Ugh.  Ouch.  Amy, we don’t use words like civilized and uncivilized anymore.  That was back in the days of imperialism.  This is the 21st Century and we are enlightened.

Except, when I see that 13 million people are laughing at two African guys who are shoveling sand, it does make me wonder how enlightened we really are.

We must ask ourselves, Why do we assume these guys don’t have a reason for what they are doing?  Why do we assume they are just being idiots?

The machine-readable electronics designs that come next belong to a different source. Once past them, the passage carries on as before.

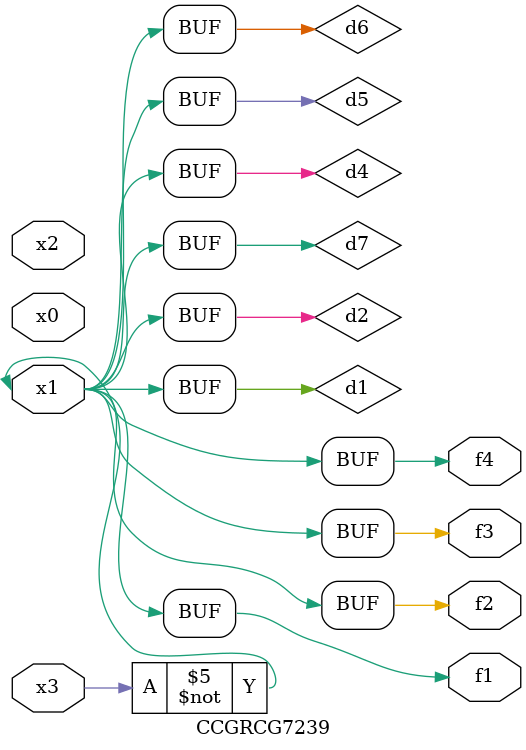
<source format=v>
module CCGRCG7239(
	input x0, x1, x2, x3,
	output f1, f2, f3, f4
);

	wire d1, d2, d3, d4, d5, d6, d7;

	not (d1, x3);
	buf (d2, x1);
	xnor (d3, d1, d2);
	nor (d4, d1);
	buf (d5, d1, d2);
	buf (d6, d4, d5);
	nand (d7, d4);
	assign f1 = d6;
	assign f2 = d7;
	assign f3 = d6;
	assign f4 = d6;
endmodule

</source>
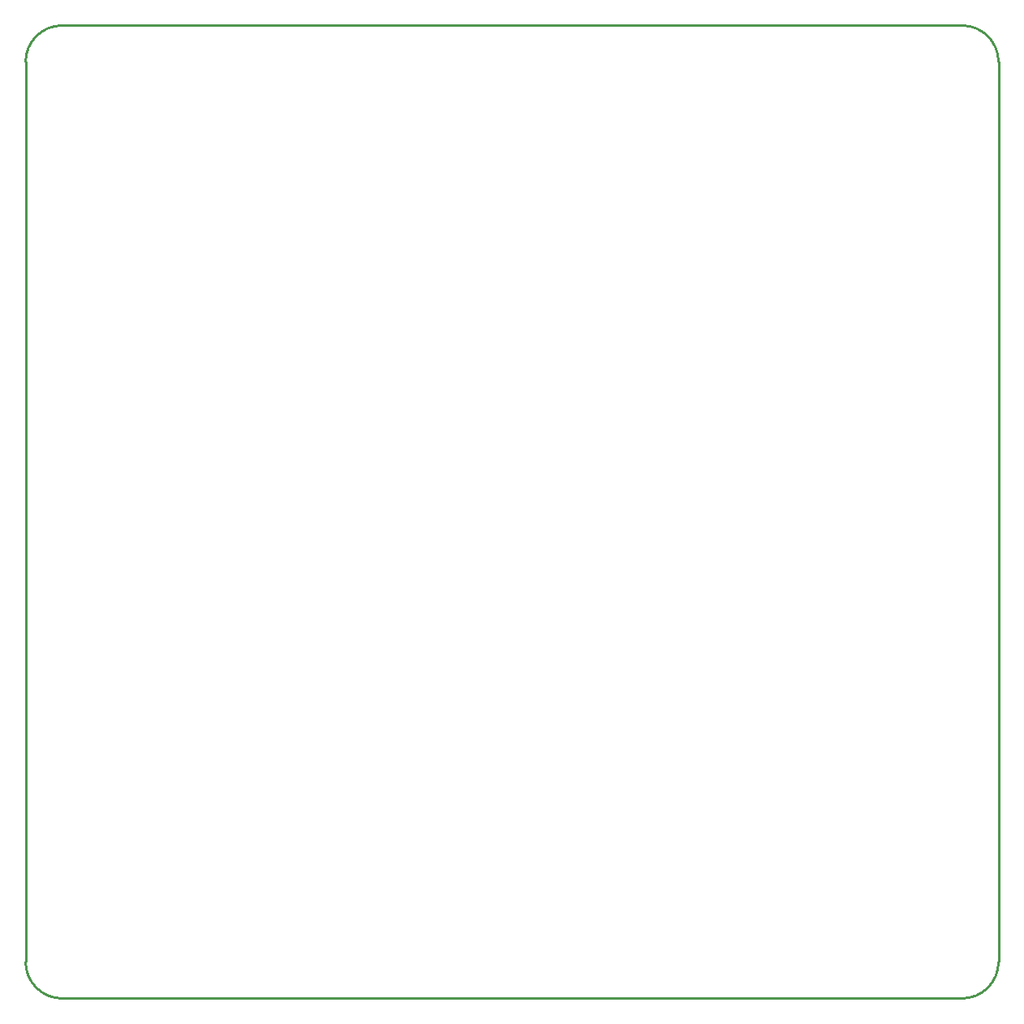
<source format=gbr>
%TF.GenerationSoftware,Altium Limited,Altium Designer,18.1.9 (240)*%
G04 Layer_Color=16711935*
%FSLAX26Y26*%
%MOIN*%
%TF.FileFunction,Other,Mechanical_1*%
%TF.Part,Single*%
G01*
G75*
%TA.AperFunction,NonConductor*%
%ADD26C,0.010000*%
D26*
X0Y150000D02*
G03*
X150000Y0I150000J0D01*
G01*
X3850000D02*
G03*
X4000000Y150000I0J150000D01*
G01*
Y3850000D02*
G03*
X3850000Y4000000I-150000J0D01*
G01*
X150000D02*
G03*
X0Y3850000I0J-150000D01*
G01*
X150000Y0D02*
X3850000D01*
X0Y150000D02*
Y3850000D01*
X150000Y4000000D02*
X3850000D01*
X4000000Y150000D02*
Y3850000D01*
%TF.MD5,521293f04ffc015405fde1a7aa028070*%
M02*

</source>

“People usually don’t act randomly or stupidly.  Those from other cultures may think it random or stupid, but from the local person’s perspective, they’re thinking or acting out of a larger framework that makes sense to them….Too often we assume others are foolish or illogical simply because their reasoning is not self-evident to us.” (Duane Elmer, Cross-Cultural Servanthood)

I

am

ashamed.

And I am forced to look deep into my soul and examine what I really think about people who do things differently than me.

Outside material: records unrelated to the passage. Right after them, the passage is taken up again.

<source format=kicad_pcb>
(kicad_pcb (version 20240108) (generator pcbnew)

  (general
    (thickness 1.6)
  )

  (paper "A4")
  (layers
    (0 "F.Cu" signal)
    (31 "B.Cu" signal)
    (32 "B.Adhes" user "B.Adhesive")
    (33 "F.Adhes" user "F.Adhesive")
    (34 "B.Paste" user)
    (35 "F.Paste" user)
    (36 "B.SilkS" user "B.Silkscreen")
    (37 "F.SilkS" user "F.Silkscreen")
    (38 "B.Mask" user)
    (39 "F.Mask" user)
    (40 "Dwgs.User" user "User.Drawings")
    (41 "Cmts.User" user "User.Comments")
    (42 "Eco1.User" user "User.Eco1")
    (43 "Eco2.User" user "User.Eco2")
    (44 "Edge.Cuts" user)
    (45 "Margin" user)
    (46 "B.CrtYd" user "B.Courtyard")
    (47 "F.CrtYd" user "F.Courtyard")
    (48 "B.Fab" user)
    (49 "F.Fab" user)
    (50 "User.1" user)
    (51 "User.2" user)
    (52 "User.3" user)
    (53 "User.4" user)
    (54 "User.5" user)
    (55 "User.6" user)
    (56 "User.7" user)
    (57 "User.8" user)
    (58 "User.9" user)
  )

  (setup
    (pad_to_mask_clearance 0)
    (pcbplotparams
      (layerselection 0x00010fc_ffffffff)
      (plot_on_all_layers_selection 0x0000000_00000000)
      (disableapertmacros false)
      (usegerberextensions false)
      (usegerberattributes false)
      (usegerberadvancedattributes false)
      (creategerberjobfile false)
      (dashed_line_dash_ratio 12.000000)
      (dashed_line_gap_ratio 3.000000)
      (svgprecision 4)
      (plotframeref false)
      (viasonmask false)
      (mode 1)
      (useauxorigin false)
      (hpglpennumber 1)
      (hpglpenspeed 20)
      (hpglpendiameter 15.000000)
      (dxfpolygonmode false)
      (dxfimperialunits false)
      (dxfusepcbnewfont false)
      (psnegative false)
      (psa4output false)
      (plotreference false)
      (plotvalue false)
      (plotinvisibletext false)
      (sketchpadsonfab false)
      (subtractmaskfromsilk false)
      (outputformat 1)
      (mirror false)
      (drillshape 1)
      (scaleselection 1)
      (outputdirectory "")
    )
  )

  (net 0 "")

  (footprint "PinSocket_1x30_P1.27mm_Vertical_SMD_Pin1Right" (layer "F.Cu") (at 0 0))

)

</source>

Since I am in Africa, determined to help and not hurt, determined not to repeat the mistakes of those who went before me, I must

examine

my

heart.

Root out ethno-centrism.  Put condescension to death.  Look for the good.  Assume the best.  Choose humility.

Of course, sin is there.  Some people really are idiots–in any culture.  I was driving with a Tanzanian friend the other day, and a guy was yelling in the middle of the street.  Yeye ni lewa, my friend muttered.  He is drunk.  And many times, there is inefficiency and ugliness or just plain evil.

But can I first realize that sin is in my heart, and will be coloring my view of how I see things?  Can I stop assuming that my way is the best way, that different does not equal wrong (or stupid, or lazy)?

In humility, consider others better than yourselves.

Even if it means giving the benefit of the doubt to two guys shoveling sand.